## Trecho do documento
○ ○ ○ ○ ○

O termo superbactéria vem sendo cunhado nos últimos cinco a dez anos, de acordo com o infectologista Carlos Kiffer, pesquisador do Laboratório Especial de Microbiologia Clínica da Universidade Federal de São Paulo (Unifesp). A resistência das superbactérias, como explica o especialista, é resultado do uso indiscriminado de antibióticos, não apenas por humanos.

— Temos o uso de antibióticos na agricultura e na pecuária, portanto é uma conjunção de fatores. Claro, o abuso pela população é o principal fator — explicou Kiffer.

A dificuldade para um rápido diagnóstico microbiológico dos agentes causadores das infecções, por mais simples que sejam, pode acabar ocasionando a realização de um tratamento antibiótico empírico — isto é, sem a identificação da bactéria que provoca a doença, como explica a infectologista Marisa Gomes, do Laboratório de Pesquisa em Infecção Hospitalar do Instituto Oswaldo Cruz (Fiocruz). Assim, foi observado, nos últimos 20 anos, que o desenvolvimento de novos antibióticos não acompanhou a rapidez com que os micro-organismos desenvolveram a resistência.

— Já existem bactérias contra as quais não há recursos terapêuticos disponíveis — disse Marisa. — Qualquer pessoa pode ser atendida na emergência de um grande hospital, adquirir uma infecção com micro-organismo resistente e ter dificuldade de se recuperar, ou até morrer. Vale lembrar que as bactérias resistentes não estão restritas aos hospitais. Elas podem também ser adquiridas no ambiente, fora das unidades de saúde. Se não houver antibióticos para tratar as infecções, estaremos ameaçando a medicina como um todo.

Ainda segundo a estudiosa, apesar de serem organismos unicelulares, as bactérias “têm uma capacidade de organização e comunicação muito grande”. Ou seja, quando uma delas adquire um gene de resistência a um determinado antibiótico, transmite a característica para as gerações seguintes e também para bactérias próximas, inclusive de outros gêneros e espécies. Elas podem, então, tornar-se resistentes tanto pela mutação genética como pela aquisição de um gene de outro micro-organismo.

Em paralelo ao avanço das superbactérias houve, como aponta Kiffer, uma mudança de paradigma na indústria farmacêutica — um fator para além da dificuldade natural de achar novas moléculas retratada num documentário do site “Vice” sobre o assunto. Desde 1987 não há novas classes de antibióticos. Em janeiro deste ano, um estudo da revista “Nature” anunciou a descoberta um novo grupo deles, mas todos, por enquanto, em teste.

○ ○ ○ ○ ○

## O que fazer
a) No texto sobre superbactérias, a que Carlos Kiffer atribui a resistência dessas bactérias? Responda em uma a três frases.
b) Dê a continuação do texto sobre superbactérias a partir da última frase apresentada.

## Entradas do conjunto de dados
○ ○ ○ ○ ○

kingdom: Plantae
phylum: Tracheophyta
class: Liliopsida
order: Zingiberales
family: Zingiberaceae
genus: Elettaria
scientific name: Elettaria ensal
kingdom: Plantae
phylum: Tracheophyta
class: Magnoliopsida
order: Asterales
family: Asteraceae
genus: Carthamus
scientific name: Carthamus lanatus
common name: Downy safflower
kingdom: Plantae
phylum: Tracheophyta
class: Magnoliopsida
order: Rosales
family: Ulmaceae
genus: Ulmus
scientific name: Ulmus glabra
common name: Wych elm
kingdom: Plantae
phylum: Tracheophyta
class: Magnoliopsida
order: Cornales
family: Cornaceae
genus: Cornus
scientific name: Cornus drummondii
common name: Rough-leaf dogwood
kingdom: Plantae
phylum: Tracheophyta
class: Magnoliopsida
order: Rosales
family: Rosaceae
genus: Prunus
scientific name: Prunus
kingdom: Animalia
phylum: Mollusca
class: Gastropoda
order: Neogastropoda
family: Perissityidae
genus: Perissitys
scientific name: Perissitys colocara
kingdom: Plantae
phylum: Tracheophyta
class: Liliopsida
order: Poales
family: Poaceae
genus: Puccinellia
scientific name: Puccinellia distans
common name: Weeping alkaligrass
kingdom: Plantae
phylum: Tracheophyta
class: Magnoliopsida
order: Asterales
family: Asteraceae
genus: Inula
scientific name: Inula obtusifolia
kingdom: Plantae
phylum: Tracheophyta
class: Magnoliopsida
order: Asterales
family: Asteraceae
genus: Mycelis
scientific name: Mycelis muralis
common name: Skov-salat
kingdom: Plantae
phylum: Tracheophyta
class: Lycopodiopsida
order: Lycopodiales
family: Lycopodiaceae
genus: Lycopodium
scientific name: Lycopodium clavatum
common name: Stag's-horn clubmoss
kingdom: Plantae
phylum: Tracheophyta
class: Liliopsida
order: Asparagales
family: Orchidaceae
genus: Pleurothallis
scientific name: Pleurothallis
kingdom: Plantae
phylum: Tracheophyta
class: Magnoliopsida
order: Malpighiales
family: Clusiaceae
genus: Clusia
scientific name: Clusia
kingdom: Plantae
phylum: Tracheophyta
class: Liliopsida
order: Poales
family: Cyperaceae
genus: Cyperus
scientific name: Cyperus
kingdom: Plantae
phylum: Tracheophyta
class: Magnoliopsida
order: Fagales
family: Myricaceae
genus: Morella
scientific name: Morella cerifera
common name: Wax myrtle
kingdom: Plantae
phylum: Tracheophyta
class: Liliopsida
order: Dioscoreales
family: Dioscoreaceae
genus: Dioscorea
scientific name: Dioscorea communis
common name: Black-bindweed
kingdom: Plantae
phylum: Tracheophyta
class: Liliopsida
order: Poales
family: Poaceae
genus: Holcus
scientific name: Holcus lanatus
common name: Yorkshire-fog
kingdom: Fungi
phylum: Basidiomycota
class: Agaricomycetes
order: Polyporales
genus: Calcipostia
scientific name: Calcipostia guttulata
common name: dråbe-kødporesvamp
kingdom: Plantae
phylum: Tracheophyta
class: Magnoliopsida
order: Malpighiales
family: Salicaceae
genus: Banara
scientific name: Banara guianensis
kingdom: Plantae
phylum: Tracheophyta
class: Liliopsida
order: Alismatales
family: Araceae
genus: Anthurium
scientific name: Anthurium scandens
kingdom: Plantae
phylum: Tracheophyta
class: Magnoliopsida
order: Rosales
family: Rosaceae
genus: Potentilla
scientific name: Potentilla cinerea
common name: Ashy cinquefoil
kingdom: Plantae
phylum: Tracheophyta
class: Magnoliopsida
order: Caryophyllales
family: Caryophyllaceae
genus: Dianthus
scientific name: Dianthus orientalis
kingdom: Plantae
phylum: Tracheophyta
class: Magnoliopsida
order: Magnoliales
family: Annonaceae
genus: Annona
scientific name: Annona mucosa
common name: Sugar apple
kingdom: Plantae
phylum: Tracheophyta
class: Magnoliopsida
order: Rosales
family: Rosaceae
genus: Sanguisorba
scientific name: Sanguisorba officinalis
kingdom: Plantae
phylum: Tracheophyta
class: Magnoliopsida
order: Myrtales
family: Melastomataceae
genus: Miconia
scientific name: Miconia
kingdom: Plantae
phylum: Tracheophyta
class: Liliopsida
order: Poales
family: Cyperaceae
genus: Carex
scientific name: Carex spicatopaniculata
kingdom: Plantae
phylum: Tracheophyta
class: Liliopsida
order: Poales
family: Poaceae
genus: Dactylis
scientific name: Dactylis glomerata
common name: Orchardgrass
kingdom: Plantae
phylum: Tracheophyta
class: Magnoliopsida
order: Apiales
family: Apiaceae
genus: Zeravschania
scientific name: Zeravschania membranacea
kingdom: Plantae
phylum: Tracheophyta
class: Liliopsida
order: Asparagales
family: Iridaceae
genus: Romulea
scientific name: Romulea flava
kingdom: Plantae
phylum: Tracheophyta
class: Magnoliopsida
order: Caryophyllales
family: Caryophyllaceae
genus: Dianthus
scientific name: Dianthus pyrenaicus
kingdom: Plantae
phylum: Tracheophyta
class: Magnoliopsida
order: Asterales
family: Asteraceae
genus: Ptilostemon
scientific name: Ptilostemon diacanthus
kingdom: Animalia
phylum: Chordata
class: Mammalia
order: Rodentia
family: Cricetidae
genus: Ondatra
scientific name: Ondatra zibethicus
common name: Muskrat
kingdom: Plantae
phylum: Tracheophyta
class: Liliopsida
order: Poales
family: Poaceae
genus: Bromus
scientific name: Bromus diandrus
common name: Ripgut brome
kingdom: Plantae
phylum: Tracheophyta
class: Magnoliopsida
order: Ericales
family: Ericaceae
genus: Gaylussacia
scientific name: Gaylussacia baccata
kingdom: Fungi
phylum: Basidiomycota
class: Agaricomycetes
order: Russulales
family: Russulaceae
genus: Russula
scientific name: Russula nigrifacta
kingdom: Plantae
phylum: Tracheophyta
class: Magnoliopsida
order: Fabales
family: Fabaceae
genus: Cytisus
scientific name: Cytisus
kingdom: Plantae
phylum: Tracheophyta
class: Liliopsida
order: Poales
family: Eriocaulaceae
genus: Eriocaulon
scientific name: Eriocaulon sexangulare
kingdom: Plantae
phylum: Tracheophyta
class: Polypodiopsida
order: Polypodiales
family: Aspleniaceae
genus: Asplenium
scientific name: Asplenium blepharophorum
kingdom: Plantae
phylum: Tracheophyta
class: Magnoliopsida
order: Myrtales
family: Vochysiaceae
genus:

○ ○ ○ ○ ○

## Respostas por tarefa
a) Ele a atribui ao uso indiscriminado de antibióticos, e não apenas por humanos, já que também há uso na agricultura e na pecuária. Trata-se, portanto, de uma conjunção de fatores. Ainda assim, o abuso pela população é o principal deles.

b)
— Investir em tratamento de infecções é complexo. Requer muito dinheiro, e a comprovação de que um antibiótico funciona é um desafio científico. Houve maior direcionamento para patologias que talvez tenham maior retorno financeiro, como doenças crônicas, onco-hematológicas — esclarece Kiffer.

Apesar da clara negligência da indústria, há a consciência da necessidade de um enfrentamento mundial em diferentes países. Nos Estados Unidos, o FDA (agência reguladora de remédios do país) lançou a iniciativa “10 x 20”, que busca compromisso global para criar uma empresa de pesquisa e desenvolvimento de antibióticos poderosa o suficiente para produzir dez novas classes do remédio até 2020. Já no Brasil, segundo Kiffer, enquanto a academia e pequenas empresas estão envolvidas e buscando alternativas, existe uma esquizofrenia na adoção de medidas de fomento público, já que há “tantas outras coisas em que investir, e essa área, que é tão prioritária, acaba recebendo pouca atenção”.

Uma área promissora de pesquisa diz respeito aos chamados “quebradores de resistência”, compostos que funcionam para aumentar a eficácia dos antibióticos existentes — uma abordagem muito menos custosa do que tentar descobrir drogas inteiramente novas.

A Helperby Therapeutics, empresa fundada pelo professor Anthony Coates, da Universidade de Londres, criou um disjuntor de resistência que age contra a superbactéria MRSA. O composto, conhecido como HT61, em breve entrará em ensaios clínicos na Índia.

Marisa diz que também é importante aprimorar as medidas de prevenção, com maior controle no descarte dos antibióticos, para que não contaminem os rios, e buscar outras formas de terapia, como vacinas contra infecções. E alertar fortemente a população contra a automedicação: é preciso ir ao médico para saber se realmente é necessário tomar antibióticos. Quando há indicação, deve-se respeitar as horas e ir até o final do período recomendado de tratamento, sem interrupção.